REQUIREMENT – Look in the material below for the line holding "kundsupport. | Ja | Ja |". Set it down exactly, with each later line up to and including the line holding "avsnitt | Ja | Ja |".

PROVIDED DATA –
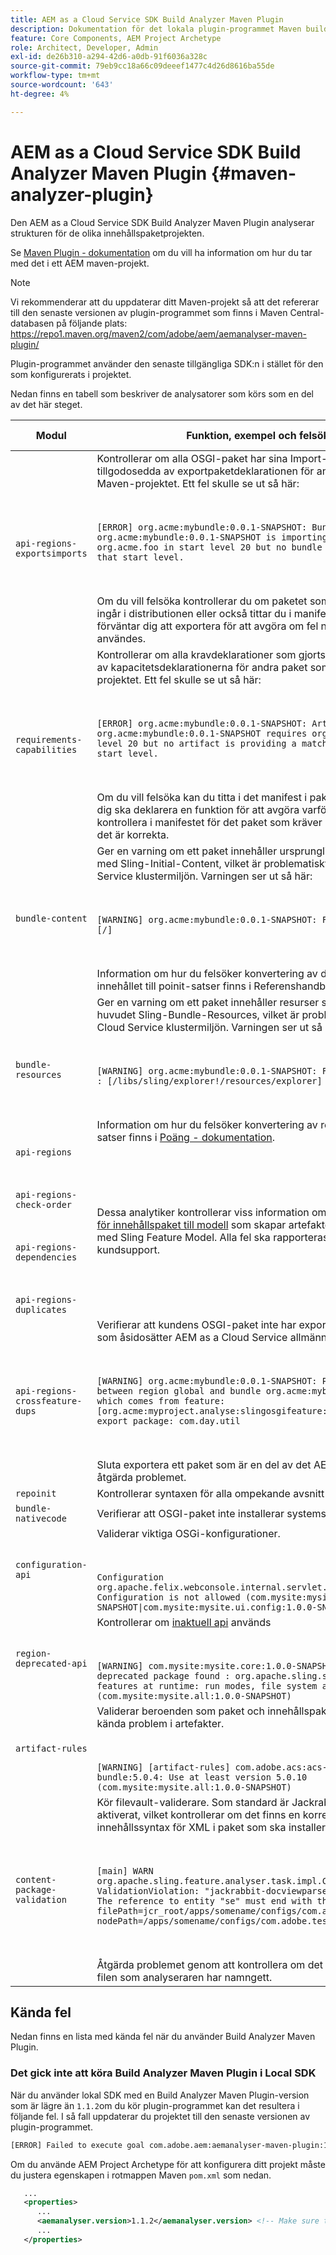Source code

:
 ```yaml
---
title: AEM as a Cloud Service SDK Build Analyzer Maven Plugin
description: Dokumentation för det lokala plugin-programmet Maven build analyzer
feature: Core Components, AEM Project Archetype
role: Architect, Developer, Admin
exl-id: de26b310-a294-42d6-a0db-91f6036a328c
source-git-commit: 79eb9cc18a66c09deeef1477c4d26d8616ba55de
workflow-type: tm+mt
source-wordcount: '643'
ht-degree: 4%

---
```


# AEM as a Cloud Service SDK Build Analyzer Maven Plugin {#maven-analyzer-plugin}

Den AEM as a Cloud Service SDK Build Analyzer Maven Plugin analyserar strukturen för de olika innehållspaketprojekten.

Se [Maven Plugin - dokumentation](https://github.com/adobe/aemanalyser-maven-plugin/blob/main/aemanalyser-maven-plugin/README.md) om du vill ha information om hur du tar med det i ett AEM maven-projekt.

>[!NOTE]
>
>Vi rekommenderar att du uppdaterar ditt Maven-projekt så att det refererar till den senaste versionen av plugin-programmet som finns i Maven Central-databasen på följande plats: https://repo1.maven.org/maven2/com/adobe/aem/aemanalyser-maven-plugin/

Plugin-programmet använder den senaste tillgängliga SDK:n i stället för den som konfigurerats i projektet.

Nedan finns en tabell som beskriver de analysatorer som körs som en del av det här steget. <!-- Note that some are executed in the local SDK, while others are only executed during the Cloud Manager pipeline deployment. -->

| Modul | Funktion, exempel och felsökning | Lokal SDK | Cloud Manager |
|---|---|---|---|
| `api-regions-exportsimports` | Kontrollerar om alla OSGI-paket har sina Import-Package-deklarationer tillgodosedda av exportpaketdeklarationen för andra inkluderade paket i Maven-projektet. Ett fel skulle se ut så här: <p> </p> `[ERROR] org.acme:mybundle:0.0.1-SNAPSHOT: Bundle org.acme:mybundle:0.0.1-SNAPSHOT is importing package(s) org.acme.foo in start level 20 but no bundle is exporting these for that start level.`<p> </p>Om du vill felsöka kontrollerar du om paketet som innehåller paketet ingår i distributionen eller också tittar du i manifestet för paketet som du förväntar dig att exportera för att avgöra om fel namn eller version användes. | Ja | Ja |
| `requirements-capabilities` | Kontrollerar om alla kravdeklarationer som gjorts i OSGI-paket uppfylls av kapacitetsdeklarationerna för andra paket som ingår i Maven-projektet. Ett fel skulle se ut så här: <p> </p> `[ERROR] org.acme:mybundle:0.0.1-SNAPSHOT: Artifact org.acme:mybundle:0.0.1-SNAPSHOT requires org.foo.bar in start level 20 but no artifact is providing a matching capability in this start level.`<p> </p> Om du vill felsöka kan du titta i det manifest i paketet som du förväntade dig ska deklarera en funktion för att avgöra varför den saknas, eller kontrollera i manifestet för det paket som kräver det för att se att kraven i det är korrekta. | Ja | Ja |
| `bundle-content` | Ger en varning om ett paket innehåller ursprungligt innehåll som anges med Sling-Initial-Content, vilket är problematiskt i den AEM as a Cloud Service klustermiljön. Varningen ser ut så här: <p> </p> `[WARNING] org.acme:mybundle:0.0.1-SNAPSHOT: Found initial content : [/]` <p> </p>Information om hur du felsöker konvertering av det ursprungliga innehållet till poinit-satser finns i Referenshandbok. | Ja | Ja |
| `bundle-resources` | Ger en varning om ett paket innehåller resurser som har angetts med huvudet Sling-Bundle-Resources, vilket är problematiskt i den AEM as a Cloud Service klustermiljön. Varningen ser ut så här:<p> </p> `[WARNING] org.acme:mybundle:0.0.1-SNAPSHOT: Found bundle resources : [/libs/sling/explorer!/resources/explorer]`<p> </p> Information om hur du felsöker konvertering av resurser till repoinit-satser finns i [Poäng - dokumentation](https://experienceleague.adobe.com/docs/experience-manager-cloud-service/implementing/developing/aem-project-content-package-structure.html?lang=en#repo-init). | Ja | Ja |
| `api-regions`<p> </p>`api-regions-check-order`<p> </p>`api-regions-dependencies`<p> </p>`api-regions-duplicates` | Dessa analytiker kontrollerar viss information om [konverteringsprocess för innehållspaket till modell](https://experienceleague.adobe.com/docs/experience-manager-cloud-service/implementing/deploying/overview.html?lang=en#deploying) som skapar artefakter som överensstämmer med Sling Feature Model. Alla fel ska rapporteras till Adobe kundsupport. | Ja | Ja |
| `api-regions-crossfeature-dups` | Verifierar att kundens OSGI-paket inte har exportpaketsdeklarationer som åsidosätter AEM as a Cloud Service allmänna API:er<p> </p>`[WARNING] org.acme:mybundle:0.0.1-SNAPSHOT: Package overlap found between region global and bundle org.acme:mybundle:0.0.1.SNAPSHOT which comes from feature: [org.acme:myproject.analyse:slingosgifeature:0.0.1-SNAPSHOT]. Both export package: com.day.util`<p> </p>Sluta exportera ett paket som är en del av det AEM offentliga API:t för att åtgärda problemet. | Ja | Ja |
| `repoinit` | Kontrollerar syntaxen för alla ompekande avsnitt | Ja | Ja |
| `bundle-nativecode` | Verifierar att OSGI-paket inte installerar systemspecifik kod. | Ja | Ja |
| `configuration-api` | Validerar viktiga OSGi-konfigurationer. <p> </p> `Configuration org.apache.felix.webconsole.internal.servlet.OsgiManager: Configuration is not allowed (com.mysite:mysite.all:1.0.0-SNAPSHOT\|com.mysite:mysite.ui.config:1.0.0-SNAPSHOT)` | Ja | Ja |
| `region-deprecated-api` | Kontrollerar om [inaktuell api](https://experienceleague.adobe.com/docs/experience-manager-cloud-service/release-notes/deprecated-apis.html) används <p> </p>`[WARNING] com.mysite:mysite.core:1.0.0-SNAPSHOT: Usage of deprecated package found : org.apache.sling.settings : Avoid these features at runtime: run modes, file system access (com.mysite:mysite.all:1.0.0-SNAPSHOT)` | Ja | Ja |
| `artifact-rules` | Validerar beroenden som paket och innehållspaket för att förhindra kända problem i artefakter.<p> </p>`[WARNING] [artifact-rules] com.adobe.acs:acs-aem-commons-bundle:5.0.4: Use at least version 5.0.10 (com.mysite:mysite.all:1.0.0-SNAPSHOT)` | Ja | Ja |
| `content-package-validation` | Kör filevault-validerare. Som standard är Jackrabbit-docviewparser aktiverat, vilket kontrollerar om det finns en korrekt formaterad innehållssyntax för XML i paket som ska installeras under distributionen.<p> </p>`[main] WARN org.apache.sling.feature.analyser.task.impl.CheckContentPackages - ValidationViolation: "jackrabbit-docviewparser: Invalid XML found: The reference to entity "se" must end with the ';' delimiter.", filePath=jcr_root/apps/somename/configs/com.adobe.test.Invalid.xml, nodePath=/apps/somename/configs/com.adobe.test.Invalid`<p> </p>Åtgärda problemet genom att kontrollera om det finns XML-problem i filen som analyseraren har namngett. | Ja | Ja |

## Kända fel

Nedan finns en lista med kända fel när du använder Build Analyzer Maven Plugin.

### Det gick inte att köra Build Analyzer Maven Plugin i Local SDK

När du använder lokal SDK med en Build Analyzer Maven Plugin-version som är lägre än `1.1.2`om du kör plugin-programmet kan det resultera i följande fel. I så fall uppdaterar du projektet till den senaste versionen av plugin-programmet.

```txt
[ERROR] Failed to execute goal com.adobe.aem:aemanalyser-maven-plugin:1.1.0:analyse (default-analyse) on project mysite.analyse: Execution default-analyse of goal com.adobe.aem:aemanalyser-maven-plugin:1.1.0:analyse failed: arraycopy: source index -1 out of bounds for char[65536] -> [Help 1]
```

Om du använde AEM Project Archetype för att konfigurera ditt projekt måste du justera egenskapen i rotmappen Maven `pom.xml` som nedan.

```xml
   ...
   <properties>
      ...
      <aemanalyser.version>1.1.2</aemanalyser.version> <!-- Make sure to use the latest release -->
      ...
   </properties>
```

ANSWER TO THE EXERCISE –
| `api-regions`<p> </p>`api-regions-check-order`<p> </p>`api-regions-dependencies`<p> </p>`api-regions-duplicates` | Dessa analytiker kontrollerar viss information om [konverteringsprocess för innehållspaket till modell](https://experienceleague.adobe.com/docs/experience-manager-cloud-service/implementing/deploying/overview.html?lang=en#deploying) som skapar artefakter som överensstämmer med Sling Feature Model. Alla fel ska rapporteras till Adobe kundsupport. | Ja | Ja |
| `api-regions-crossfeature-dups` | Verifierar att kundens OSGI-paket inte har exportpaketsdeklarationer som åsidosätter AEM as a Cloud Service allmänna API:er<p> </p>`[WARNING] org.acme:mybundle:0.0.1-SNAPSHOT: Package overlap found between region global and bundle org.acme:mybundle:0.0.1.SNAPSHOT which comes from feature: [org.acme:myproject.analyse:slingosgifeature:0.0.1-SNAPSHOT]. Both export package: com.day.util`<p> </p>Sluta exportera ett paket som är en del av det AEM offentliga API:t för att åtgärda problemet. | Ja | Ja |
| `repoinit` | Kontrollerar syntaxen för alla ompekande avsnitt | Ja | Ja |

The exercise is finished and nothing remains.